Take the ‘road’ less travelled in Myanmar
Myanmar is known as the Golden Land – and for good reason. Everywhere you look, you are greeted with golden sunsets, stupas and smiles. Rivers glisten like gold, their banks dotted with small villages filled with shining temples, and at sunset the sun’s rays shimmer along the water’s surface.
Indeed, there is no better way to explore Myanmar’s golden heart than a cruise along its iconic waterways – the Irrawaddy and Chindwin Rivers. Myanmar’s longest river, the Irrawaddy flows north to south from its source high in the Himalayas through some of the nation’s most spectacular regions before emptying into the Andaman Sea. Best known as the ‘Road to Mandalay’, it is also one of the most popular destinations for Myanmar’s growing tourist market.
But for a chance to really experience Myanmar at its most authentic, a cruise along the Irrawaddy’s tributary, the Chindwin River is hard to beat. As far as rivers go the Chindwin is undeniably scenic. Steep banks of granite border the river, interspersed with rolling hills and verdant forest, occasionally revealing monkeys jumping along the shoreline. And considerably less traffic and much fewer tourists ensure that a journey along this largely unspoiled waterway is a truly magical one.
Monywa, the first major town along the Chindwin, is a popular visitor stop on overland travels and is best known for its Thanboddhay Pagoda, an enormous Buddhist temple covered with more than 500,000 images of Buddha. The town is also home to Myanmar’s largest likeness of Buddha, measuring almost 100m long by 27m high and housed in the stunning Bodi Tataung Pagoda.
There are also plenty of rural villages to explore along the way. Nestled at the foot of the dramatic Western Mountain Ranges. Kalewa, with its exquisite hillside pagoda overlooking the river’s placid waters, makes for an exceptional and atmospheric photo opportunity. Cruising further along the river’s jungle-clad stretches, the tiny town of Sitthaung is the perfect spot to relax and soak up the views of emerald green paddy fields, not to mention a chance to discover bustling markets and experience a traditional way of life, which has remained largely unchanged for hundreds of years.
Next up, beyond the village of Masein, misty blue and green hills rise high on the horizon interrupted by the astonishing sight of 28 whitewashed pagodas filing down from the crest of the hill towards the water. The number signifies the 28 Buddhas who have brought enlightenment to the world. and is a sight rarely seen by tourists.

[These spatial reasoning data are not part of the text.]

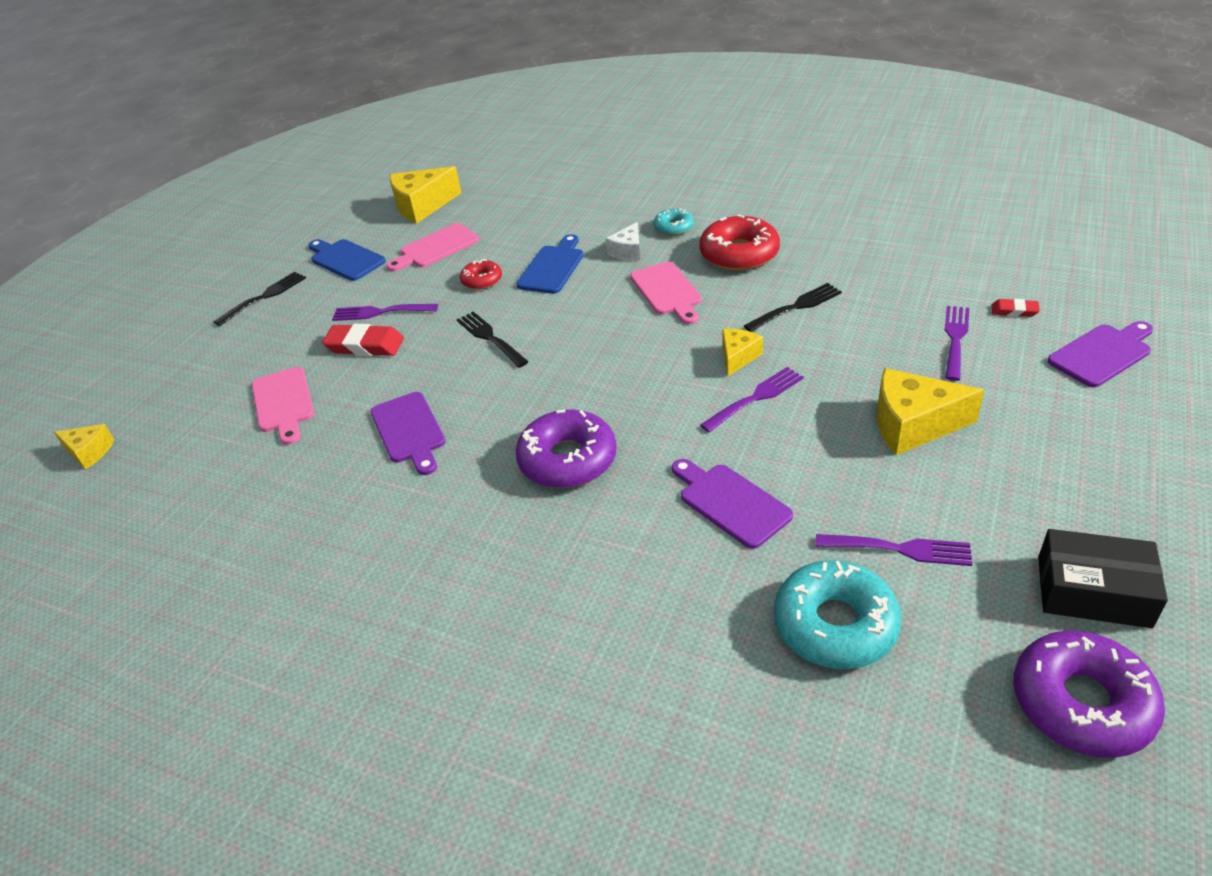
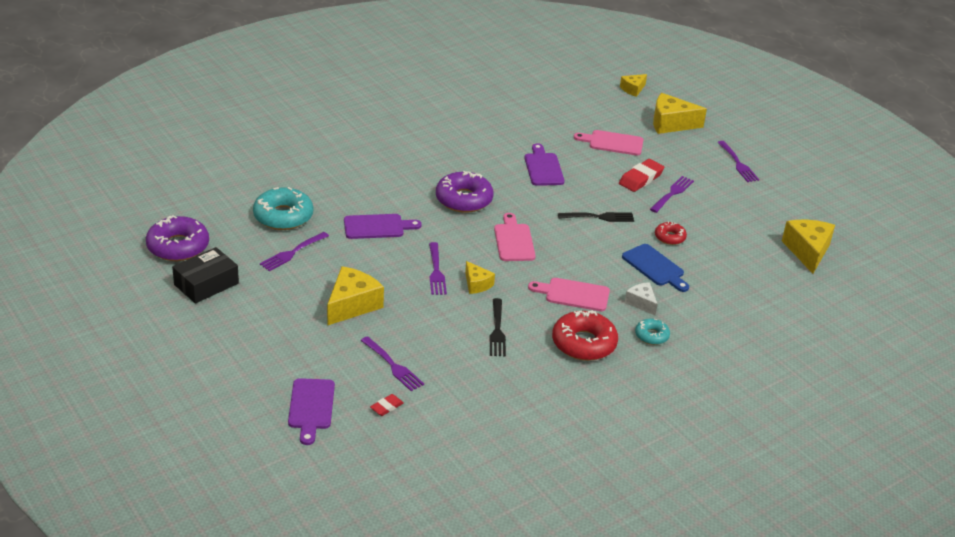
camera: 115 degrees right, 5 degrees down
(187, 379) = (671, 124): none -> yellow cheese
(264, 297) = (738, 163): black fork -> purple fork
(345, 259) = (757, 201): blue cutting board -> none
(409, 431) = (543, 168): purple cutting board -> purple cutting board turned 75 degrees clockwise
(436, 248) = (734, 236): pink cutting board -> pink cutting board (513, 241)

But for something truly awe-inspiring and unique, a visit the cave pagodas of Po Win Taung and Shwe Ba Taungis not to be missed. Carved out of the surrounding sandstone hills, the breath-taking setting is a highlight of any trip to Myanmar. The two cave pagoda complexes are believed to be over 300 years old and, together, comprise almost one thousand caves in which both the Buddha images and the thrones were carved out of living rock. Pass through entrances rimmed with traditional motifs of vines, flowers and figures of mythical beings, before encountering caves covered with exquisitely executed and ornately detailed 17th century frescoes, carvings and paintings.
After meandering through sleepy riverine villages and towns, most cruises conclude in the majestic city of Bagan where the Chindwin re-joins the mighty Irrawaddy. Regarded as one of the greatest architectural sites in Asia, Bagan was the centre of Myanmar from the 11th to 13th centuries, a period which saw successive monarchs build multitudes of massive stupas and pagodas, many of which still guard shores of the Irrawaddy today.
Getting to the Chindwin
Luxury boutique travel operator Sanctuary Retreats, is one of a small number of companies to offer voyages along the Chindwin, taking travellers to places that visitors rarely see – through the jungles of the north, forgotten villages and ancient towns almost to the Indian border.
Its luxury all suite cruise ship, Sanctuary Ananda, will embark on a 10-night Chindwin: Mandalay – Bagan cruise departing 14 August, priced from USD3,680 per suite based on two people sharing.
Custom-built using traditional Myanmar materials, Sanctuary Ananda combines all the comforts of 5-star contemporary luxury with the refined elegance of authentic Burmese design, with one of the highest staff-to-guest ratios on the river, offering up a truly remarkable and fascinating way to enjoy one of Myanmar’s less travelled regions.